Türk Ceza Kanunu'nun 216'ncı maddesinin 3'üncü fıkrasında yer alan "kamu barışını bozmaya elverişli" kıstasına uymadığını düşündüğüm için, Fazıl Say'a verilen cezayı haksız buluyorum. Ama "Öldük, bittik, mahvolduk, rezil olduk" gibi abartılı cümlelere de gerek yok. Netice itibariyle, hüküm ertelendi, Fazıl Say da hapishaneye girmedi.
Ayrıca Türkiye'nin önemli bir mesafe kat ettiğini, 2002 ile kıyaslayarak anlayabiliriz. O tarihte, eski Türk Ceza Kanunu'nun aynı suçu düzenleyen maddesinden (312'nci madde) yargılanan Tayyip Erdoğan 10 ay ceza almış ve Pınarhisar Cezaevi'nde 4 ay yatmıştı. Üstelik siyaseten önü kesilmiş, bin bir zorlukla yoluna devam edebilmişti. Neticede, Fazıl Say gibi, kimsenin dinine, imanına hakaret etmiyordu. Onu cezaevine sokan dizeler şöyleydi: "Minareler süngü, kubbeler miğfer /Camiler kışlamız, mü'minler asker /Bu ilâhi ordu dinimi bekler /Allahu Ekber, Allahu Ekber."
Ya Fazıl Say ne demiş? "Nerede yavşak, adi, magazinci, hırsız, şaklaban varsa hepsi Allahçı... Irmaklarından şaraplar akacak diyorsun cennet-i âlâ meyhane midir, her mümine 2 huri vereceğim diyorsun cennet-i âlâ kerhane midir?"
Say'ın sözlerini, kimi, düşünce özgürlüğü kapsamında, kimi bunun dışında görebilir. Ama her halükârda, dinin kutsallarına bir hakaret olduğu ortada. Oysa Erdoğan'ın okuduğu mısraları, herkes, tartışmasız, düşünce özgürlüğü çerçevesinde değerlendirir.

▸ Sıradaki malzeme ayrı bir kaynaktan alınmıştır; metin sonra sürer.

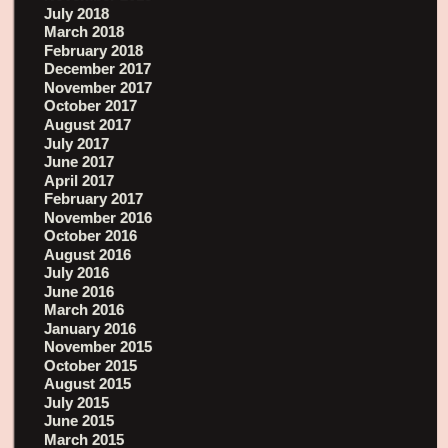
July 2018
March 2018
February 2018
December 2017
November 2017
October 2017
August 2017
July 2017
June 2017
April 2017
February 2017
November 2016
October 2016
August 2016
July 2016
June 2016
March 2016
January 2016
November 2015
October 2015
August 2015
July 2015
June 2015
March 2015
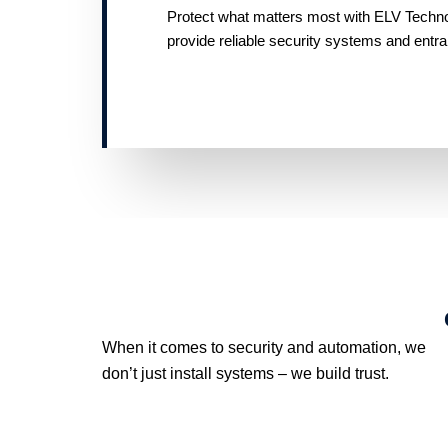
Protect what matters most with ELV Technolo
provide reliable security systems and entr
When it comes to security and automation, we
don’t just install systems – we build trust.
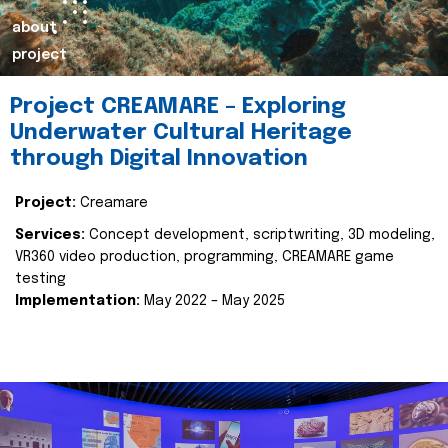
about
project
Project CREAMARE – Exploring
Underwater Cultural Heritage
through Digital Innovation
Project:
Creamare
Services:
Concept development, scriptwriting, 3D modeling,
VR360 video production, programming, CREAMARE game
testing
Implementation:
May 2022 – May 2025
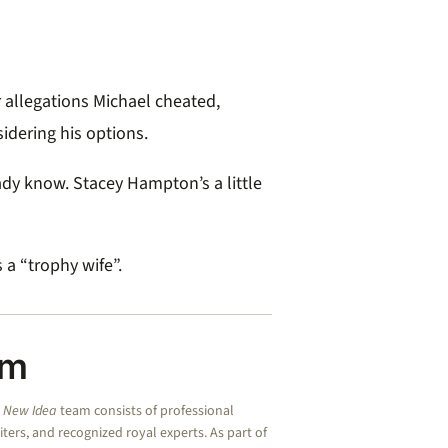
 allegations Michael cheated,
idering his options.
ady know. Stacey Hampton’s a little
 a “trophy wife”.
am
e
New Idea
team consists of professional
riters, and recognized royal experts.
As part of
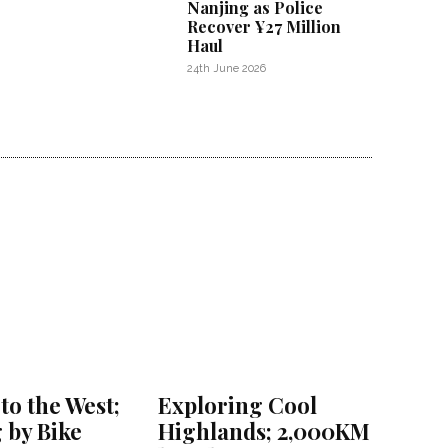
Nanjing as Police
Recover ¥27 Million
Haul
24th June 2026
to the West;
Exploring Cool
 by Bike
Highlands; 2,000KM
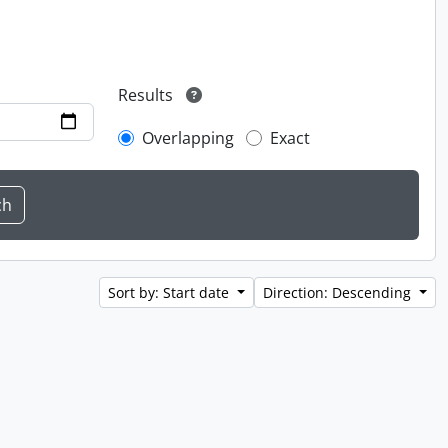
Results
Overlapping
Exact
Sort by: Start date
Direction: Descending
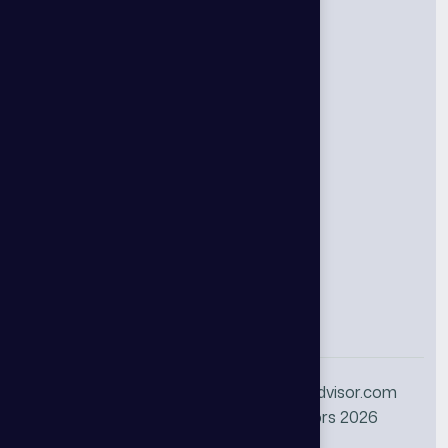
Councils
Supply Chain Council
Ai Operations Council
Ai Deep Dive Council
Cybersecurity Council
Emerging CIO Council
Identity Management Council
+1 888-844-5880
info@thgadvisor.com
© All Rights Reserved THG Advisors 2026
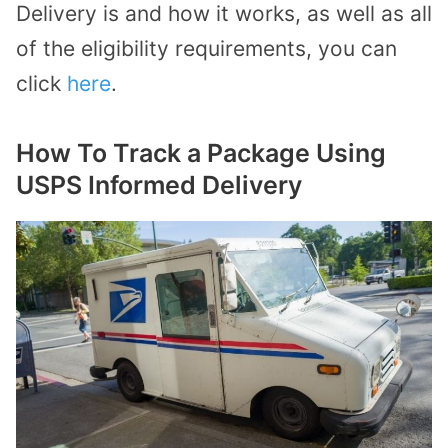
Delivery is and how it works, as well as all
of the eligibility requirements, you can
click
here
.
How To Track a Package Using
USPS Informed Delivery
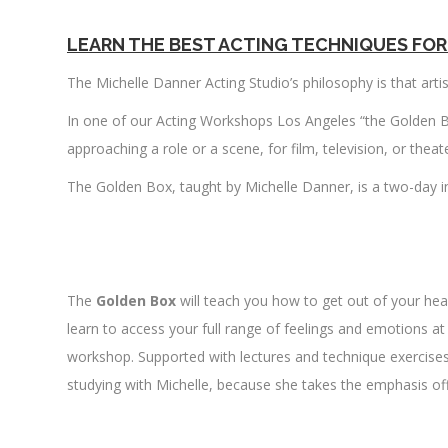
LEARN THE BEST ACTING TECHNIQUES FOR
The Michelle Danner Acting Studio’s philosophy is that arti
In one of our Acting Workshops Los Angeles “the Golden B
approaching a role or a scene, for film, television, or the
The Golden Box, taught by Michelle Danner, is a two-day i
.
The
Golden Box
will teach you how to get out of your hea
learn to access your full range of feelings and emotions a
workshop. Supported with lectures and technique exercises. 
studying with Michelle, because she takes the emphasis off
.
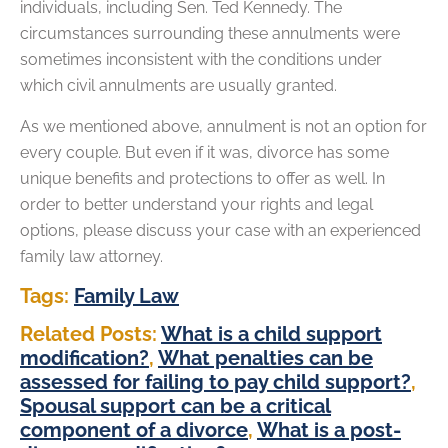
individuals, including Sen. Ted Kennedy. The
circumstances surrounding these annulments were
sometimes inconsistent with the conditions under
which civil annulments are usually granted.
As we mentioned above, annulment is not an option for
every couple. But even if it was, divorce has some
unique benefits and protections to offer as well. In
order to better understand your rights and legal
options, please discuss your case with an experienced
family law attorney.
Tags:
Family Law
Related Posts:
What is a child support
modification?
,
What penalties can be
assessed for failing to pay child support?
,
Spousal support can be a critical
component of a divorce
,
What is a post-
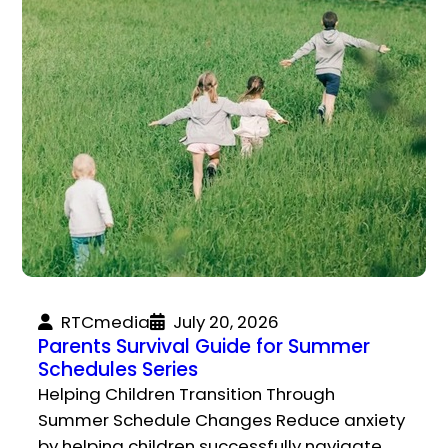
RTCmedia
July 20, 2026
Parents Survival Guide for Summer
Schedules Series
Helping Children Transition Through
Summer Schedule Changes Reduce anxiety
by helping children successfully navigate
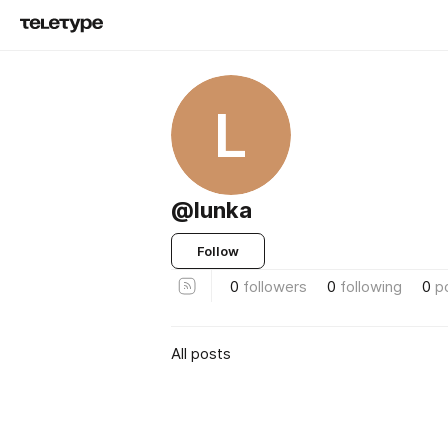
L
@lunka
Follow
0
followers
0
following
0
p
All posts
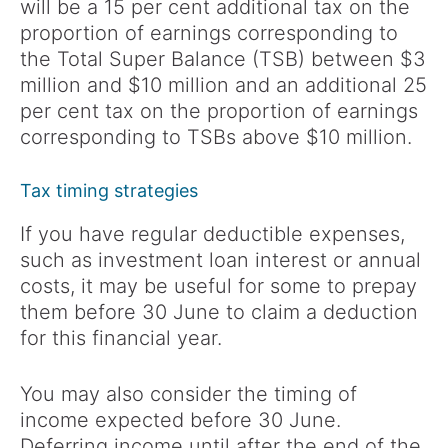
will be a 15 per cent additional tax on the
proportion of earnings corresponding to
the Total Super Balance (TSB) between $3
million and $10 million and an additional 25
per cent tax on the proportion of earnings
corresponding to TSBs above $10 million.
Tax timing strategies
If you have regular deductible expenses,
such as investment loan interest or annual
costs, it may be useful for some to prepay
them before 30 June to claim a deduction
for this financial year.
You may also consider the timing of
income expected before 30 June.
Deferring income until after the end of the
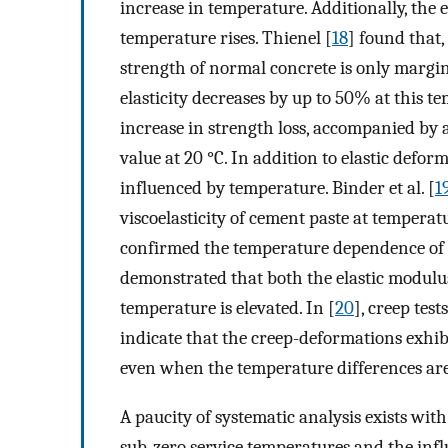
increase in temperature. Additionally, the
temperature rises. Thienel [
18
] found that,
strength of normal concrete is only margin
elasticity decreases by up to 50% at this te
increase in strength loss, accompanied by a 
value at 20 °C. In addition to elastic defor
influenced by temperature. Binder et al. [
1
viscoelasticity of cement paste at temperatu
confirmed the temperature dependence of 
demonstrated that both the elastic modul
temperature is elevated. In [
20
], creep tes
indicate that the creep-deformations exhib
even when the temperature differences are
A paucity of systematic analysis exists with
sub-zero service temperatures and the inf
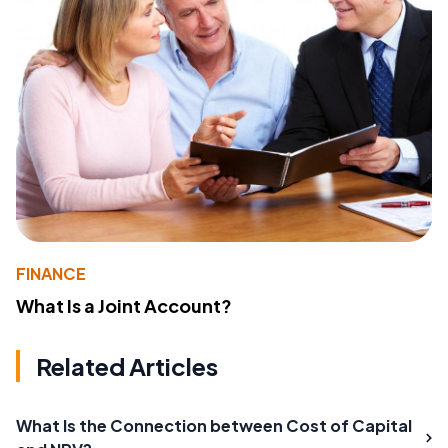
FINANCE
What Is a Joint Account?
Related Articles
What Is the Connection between Cost of Capital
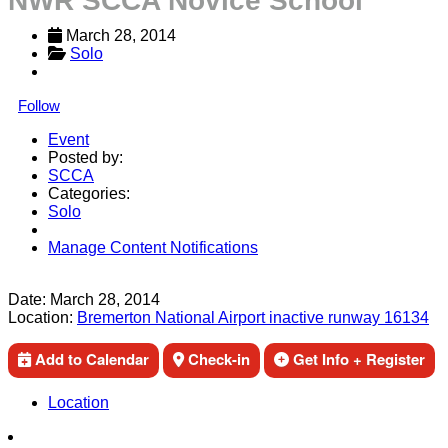
NWR SCCA Novice School
March 28, 2014
Solo
Follow
Event
Posted by:
SCCA
Categories:
Solo
Manage Content Notifications
Share
Date:
March 28, 2014
Location:
Bremerton National Airport inactive runway 16134
Add to Calendar
Check-in
Get Info + Register
Location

Bazı köşeleri okuyorum; sanki Say'ın Twitter'da takipçilerine gönderdiği satırlar Ömer Hayyam'a aitmiş gibi, "Kim bilir Hayyam bin yıl sonra kendi dizelerinden dolayı birinin mahkûm olduğunu bilse ne kadar şaşırırdı" diye yazıyorlar.
Bu yorum, öncelikle Ömer Hayyam'a hakaret. Hayyam, o kadar densiz, kendini bilmez biri miydi? O şöyle yazmış: "Derler ki cennette huriyanlar olacak / Orada saf şarap ile ballar olacak / Mey ile maşukayı tercih ettik / Nasılsa sonunda bunlar olacak."
Bugün Fazıl Say'a sözde düşünce özgürlüğü adına sahip çıkanlar, dün Erdoğan'ın mahkûmiyetini desteklemişti. En azından ağızlarını açmamışlardı. Bir gazetemiz "Muhtar bile olamayacak" diye manşet atmıştı.
Geçmişle mukayese ettiğimizde, Türkiye'de düşünce özgürlüğüne gösterilen ilginin arttığını görüyoruz.